The Hudson Companies Incorporated recently completed the third and final phase of the Village at Atlantic Center, a development in Fort Greene that included 139 three-family homes totaling 417 units. The homes featured attractive brick fronts and decorative cornices that complimented the historic row houses characteristic of the neighborhood.
Each home at the Village offered a large owner’s duplex containing two bedrooms plus a large recreation room and playroom in a finished cellar. A back stair leads to a private rear yard. In addition, each home contains two large 2-bedroom apartments on the second and third floors. One private off-street parking space is provided with each new home.
The Village was sponsored by the New York City Partnership and the NYC Department of Housing Preservation and Development with funding from the City of New York.
A few more views of Atlantic Commons. I’m happy to see these buildings here. In high school, your webmaster took the #45 bus past these plots, which remained empty from the mid-1970s to the mid-1990s, just east of the now-vanished Atlantic Avenue slaughterhouses and meatpacking district, now the site of Bruce Ratner’s Atlantic Center malls.

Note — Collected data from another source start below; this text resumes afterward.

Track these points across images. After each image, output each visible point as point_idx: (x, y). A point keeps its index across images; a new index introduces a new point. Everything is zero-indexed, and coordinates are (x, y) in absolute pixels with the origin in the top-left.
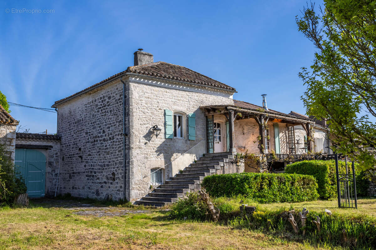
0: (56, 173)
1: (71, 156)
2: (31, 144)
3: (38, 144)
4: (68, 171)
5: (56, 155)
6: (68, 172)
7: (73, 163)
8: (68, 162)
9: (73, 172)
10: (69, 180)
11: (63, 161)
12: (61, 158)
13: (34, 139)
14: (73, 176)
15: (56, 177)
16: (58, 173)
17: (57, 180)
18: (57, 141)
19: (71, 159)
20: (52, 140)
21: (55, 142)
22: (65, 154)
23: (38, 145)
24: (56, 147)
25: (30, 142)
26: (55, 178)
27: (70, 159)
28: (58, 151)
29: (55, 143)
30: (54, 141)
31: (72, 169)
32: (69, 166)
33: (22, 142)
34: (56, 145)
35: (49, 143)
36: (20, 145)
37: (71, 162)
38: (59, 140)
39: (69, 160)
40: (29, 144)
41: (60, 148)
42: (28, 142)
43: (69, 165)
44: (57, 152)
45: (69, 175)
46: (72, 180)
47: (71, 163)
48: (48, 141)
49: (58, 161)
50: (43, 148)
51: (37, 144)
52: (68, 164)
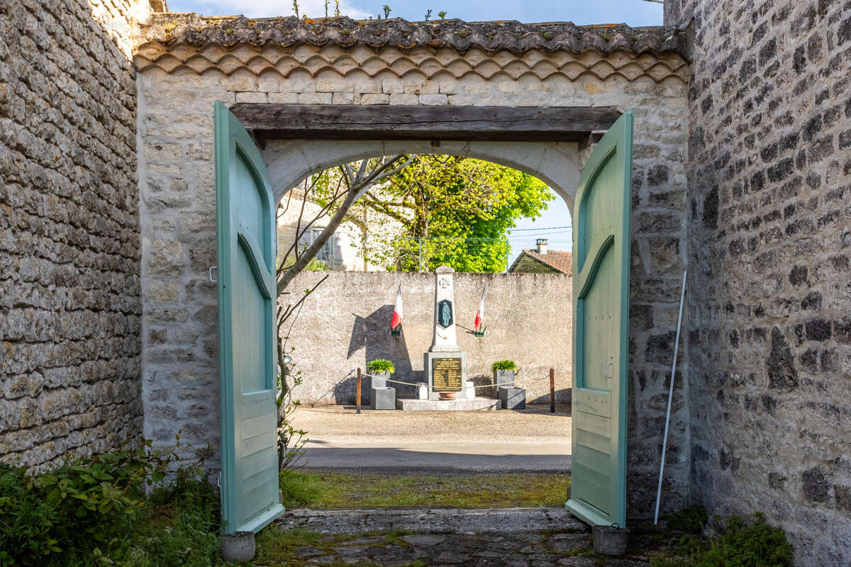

So nice I’m showing it twice. The building itself isn’t in danger but the rest of the west side of South Oxford Street certainly is. From Atlantic Yards Report we learn that 158 South Oxford, an 1860 Italianate mansion will be the sole survivor on the block after the developers get through with it:
A block east of the Atlantic Center mall, on South Oxford Street just past the Atlantic Commons development, a 4,000 square foot mansion and associated properties has been sold for $13 million. According to the New York Daily News, the owner will keep the mansion but demolish two carriage houses and a two-family home to build a 40,000 square foot luxury high-rise building on the property. How big would that be? In the ballpark of The Greene House a few blocks away, at least.
Preservationists are concerned about keeping the mansion, which falls outside the boundaries of the current Fort Greene Historic District, though there are efforts to expand that district. The bucolic mansion likely will be joined by a mid-sized tower, maybe ten to 12 stories. If the Atlantic Yards project proceeds at current projections, towers some 40 stories tall would be built nearby, just down the block and across Atlantic Avenue.
Photography November 2006, page completed January 7, 2007.